Beachvolleyball: Platz fünf in der Schwermetall-Stadt

Das Stuttgarter Beachvolleyball-Nationalteam Chantal Laboureur/Julia Sude hat das Vier-Sterne-Turnier der FIVB World Tour in Ostrava in Tschechien auf dem fünften Platz beendet.

(red/tob) Die Lokalmatadoren hatten einen perfekten Lauf und holten sich die Goldmedaille mitten auf dem Industriedenkmal in der einstigen Kohle-, Eisen- und Stahlindustriestadt: Barbora Hermannova/Marketa Slukova aus Tschechien stürmten auf den obersten Podestplatz beim zum ersten Mal als Turnier für beide Geschlechter ausgetragenen Vier-Sterne-Turnier der FIVB World Tour im tschechischen Ostrava. Zuvor hatten die Goldmedaillen-Gewinnerinnen das deutsche Nationalteam Laboureur/Sude im Viertelfinale mit 2:0 (21:17, 21:15) in 37 Minuten geschlagen und damit auf Platz fünf verwiesen.

Julia Sude und Chantal Laboureur im Spiel beim Vier-Sterne-Turnier der FIVB World Tour in Ostrava | Foto: FIVB

Julia Sude und Chantal Laboureur im Spiel beim Vier-Sterne-Turnier der FIVB World Tour in Ostrava | Foto: FIVB

„Leider sind wir durch das stark aufspielende Heimteam gestoppt worden, aber wir haben uns gut in das Turnier rein gefuchst und sind am Ende besser platziert als zuletzt in Itapema in Brasilien“, fasste Julia Sude zusammen und Chantal Laboureur ergänzte: „Mit dem Ergebnis sind wir aber nur halbzufrieden, denn wir wollen mehr“.

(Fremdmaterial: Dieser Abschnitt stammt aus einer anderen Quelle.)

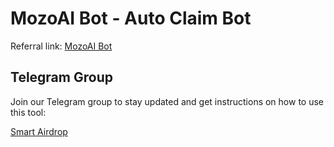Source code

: # MozoAI Bot - Auto Claim Bot

Referral link: [MozoAI Bot](https://t.me/MozoAI_bot?start=4dc3F0WW)

## Telegram Group

Join our Telegram group to stay updated and get instructions on how to use this tool:

[Smart Airdrop](https://t.me/smartairdrop2120)
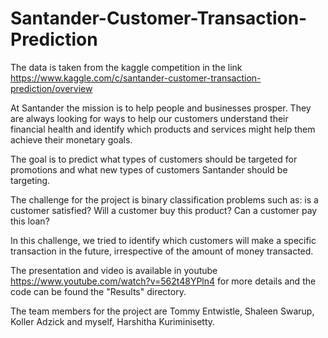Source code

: # Santander-Customer-Transaction-Prediction

The data is taken from the kaggle competition in the link https://www.kaggle.com/c/santander-customer-transaction-prediction/overview 

At Santander the mission is to help people and businesses prosper. They are always looking for ways to help our customers understand their financial health and identify which products and services might help them achieve their monetary goals.

The goal is to predict what types of customers should be targeted for promotions and what new types of customers Santander should be targeting.

The challenge for the project is binary classification problems such as: is a customer satisfied? Will a customer buy this product? Can a customer pay this loan?

In this challenge, we tried to identify which customers will make a specific transaction in the future, irrespective of the amount of money transacted. 

The presentation and video is available in youtube https://www.youtube.com/watch?v=562t48YPln4 for more details and the code can be found the "Results" directory.

The team members for the project are Tommy Entwistle, Shaleen Swarup, Koller Adzick and myself, Harshitha Kuriminisetty.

32 Teams spielten um die Medaillen, Weltranglistenpunkte und 150.000 Dollar Preisgeld pro Geschlecht, auf den Courts vor dem Technikmuseum der drittgrößte Stadt Tschechiens, welche ein völlig ungewohntes Ambiente bot: „Das war schon eine krasse Location. Man musste sich an das sichtbare Stahlgestänge drumherum schon gewöhnen, dass einem in die Augen sticht, wenn man den Ball zum Aufschlag anwirft“, berichtete Julia Sude. Wo sonst blauer Himmel strahlt und Palmen um die Felder stehen, oder zumindest nicht weit sind, wurde der Turnier-Stopp Ostrava eben durch sein einzigartiges Industrieambiente geprägt. „Es waren aber viele Zuschauer da, die trotz des Wetterumschwungs während des Turniers kamen, als die Temperaturen plötzlich von 33 °C auf 15°C fielen.“

Freude bei Labourer und Sude in Tschechien | Foto: FIVB

Freude bei Labourer und Sude in Tschechien | Foto: FIVB

Die Ergebnisse der Weltranglistenzweiten Laboureur/Sude in Ostrava:
2:0-Erfolg (21:16, 21:16) über Martina Bonnerova/Sarka Nakladalova aus Tschechien in 33 Minuten.
2:0-Erfolg (21:17, 21:15) über Svetlana Kholomina/Nadezda Makroguzova aus Russland in 36 Minuten und dadurch Gruppensieger und direkt fürs Achtelfinale qualifiziert.
2:1-Erfolg (12:21, 21:16, 15:10) über Kim Behrens/Sandra Ittlinger aus Deutschland in 45 Minuten.
0:2-Niederlage gegen Barbora Hermannova/Marketa Slukova (17:21, 15:21) aus Tschechien in 37 Minuten.

Das Deutsche Beachvolleyball-Nationalteam in ungewöhnlicher Kulisse in Ostrava | Foto: FIVB

Das Deutsche Beachvolleyball-Nationalteam in ungewöhnlicher Kulisse in Ostrava | Foto: FIVB

Mit 480 Punkten für die Weltrangliste und 6000 Dollar Preisgeld fliegt das Deutsche Meister-Duo nun nach einem kurzen Zwischenstopp in der schwäbischen Heimat gleich weiter nach Warschau, wo bereits kommende Woche das nächste Vier-Sterne-Turnier stattfindet. Nach dem die World Tour am Anfang des Jahres schleppend begonnen hat, geht es nun im Wochenrhythmus ohne Pause weiter bis zum Saisonhöhepunkt, den Europameisterschaften in der Niederlande, die von 16. bis 22. Juli stattfinden. Und auch dort wollen die Bronzemedaillen-Gewinnerinnen der vergangenen EM mehr.